In April 2022, the U.S. called for the establishment of a Chip Quad Alliance (Chip 4) with Taiwan — together with two countries, the Republic of Korea and Japan — to create a global semiconductor supply chain that excludes the Chinese mainland. Through CoRe, the U.S. and Japan are further strengthening cooperation in supply chains for semiconductors and critical minerals, while the U.S. and the new ROK government have established a strategic economic and technology partnership to enhance cooperation in resilient supply chains for semiconductors, batteries and critical minerals.
Under the IPEF, the U.S. has gathered a wide range of allies and partners in the Indo-Pacific to actively shape technological, economic and trade rules based on technological alliances, thus gradually building a tiered pyramid of technology rules without the participation of China.

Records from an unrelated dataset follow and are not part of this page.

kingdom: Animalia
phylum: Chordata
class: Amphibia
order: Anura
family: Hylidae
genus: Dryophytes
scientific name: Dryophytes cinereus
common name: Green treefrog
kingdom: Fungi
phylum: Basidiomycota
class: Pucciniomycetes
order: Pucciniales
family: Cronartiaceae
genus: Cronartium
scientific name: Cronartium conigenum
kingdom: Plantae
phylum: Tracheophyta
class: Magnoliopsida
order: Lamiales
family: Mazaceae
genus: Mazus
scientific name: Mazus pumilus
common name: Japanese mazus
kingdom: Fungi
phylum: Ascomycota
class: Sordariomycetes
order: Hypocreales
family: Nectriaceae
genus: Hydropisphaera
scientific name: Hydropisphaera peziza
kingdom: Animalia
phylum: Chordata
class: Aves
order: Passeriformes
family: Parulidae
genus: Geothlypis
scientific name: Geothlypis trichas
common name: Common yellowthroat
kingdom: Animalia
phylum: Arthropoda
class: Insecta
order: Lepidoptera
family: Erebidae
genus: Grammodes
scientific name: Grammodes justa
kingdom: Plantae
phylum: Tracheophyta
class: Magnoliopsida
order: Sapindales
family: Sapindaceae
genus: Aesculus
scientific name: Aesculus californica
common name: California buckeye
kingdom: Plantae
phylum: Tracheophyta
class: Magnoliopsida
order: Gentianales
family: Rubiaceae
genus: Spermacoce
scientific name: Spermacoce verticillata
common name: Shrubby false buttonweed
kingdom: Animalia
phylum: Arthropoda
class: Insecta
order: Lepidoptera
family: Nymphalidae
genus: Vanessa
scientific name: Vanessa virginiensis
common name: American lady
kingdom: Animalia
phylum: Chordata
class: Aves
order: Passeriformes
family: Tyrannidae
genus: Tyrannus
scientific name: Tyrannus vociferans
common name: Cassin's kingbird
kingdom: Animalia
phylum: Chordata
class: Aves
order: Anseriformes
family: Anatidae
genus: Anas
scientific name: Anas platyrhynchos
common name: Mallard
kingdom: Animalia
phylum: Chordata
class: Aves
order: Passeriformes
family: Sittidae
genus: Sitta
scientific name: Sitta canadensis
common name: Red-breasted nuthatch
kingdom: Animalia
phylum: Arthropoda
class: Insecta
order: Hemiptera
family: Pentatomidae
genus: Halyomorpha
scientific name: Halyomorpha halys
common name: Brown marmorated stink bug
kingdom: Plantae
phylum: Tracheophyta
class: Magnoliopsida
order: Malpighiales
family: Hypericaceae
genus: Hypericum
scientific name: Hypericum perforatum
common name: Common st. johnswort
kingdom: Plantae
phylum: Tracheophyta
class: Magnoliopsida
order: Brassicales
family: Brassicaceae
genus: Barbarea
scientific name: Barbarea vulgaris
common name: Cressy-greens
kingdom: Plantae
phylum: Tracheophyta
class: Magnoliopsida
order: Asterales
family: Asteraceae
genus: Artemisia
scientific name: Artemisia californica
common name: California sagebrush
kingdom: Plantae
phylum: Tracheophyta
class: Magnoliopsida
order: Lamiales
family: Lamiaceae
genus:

The emergence of the IPEF signals that competition in the Indo-Pacific based on techno-political strategy is threatening the security and stability of the region and poses a new challenge to the international system based on the United Nations and the international order based on international law.
Science and technology innovation drive the progress of civilization, and the progress of civilization in turn brings sci-tech benefits to all of humanity. To effectively address the clash of civilizations, it is necessary to follow the trend of the times — peace, development, cooperation and mutual benefit — and to adopt a new common approach to security that is comprehensive, cooperative and sustainable. Outdated Cold War mentality should be abandoned. Unilateralism should be opposed. Nations should refrain from bloc politics and camp confrontation while cooperating to create a new phase of international teamwork in science and technology innovation.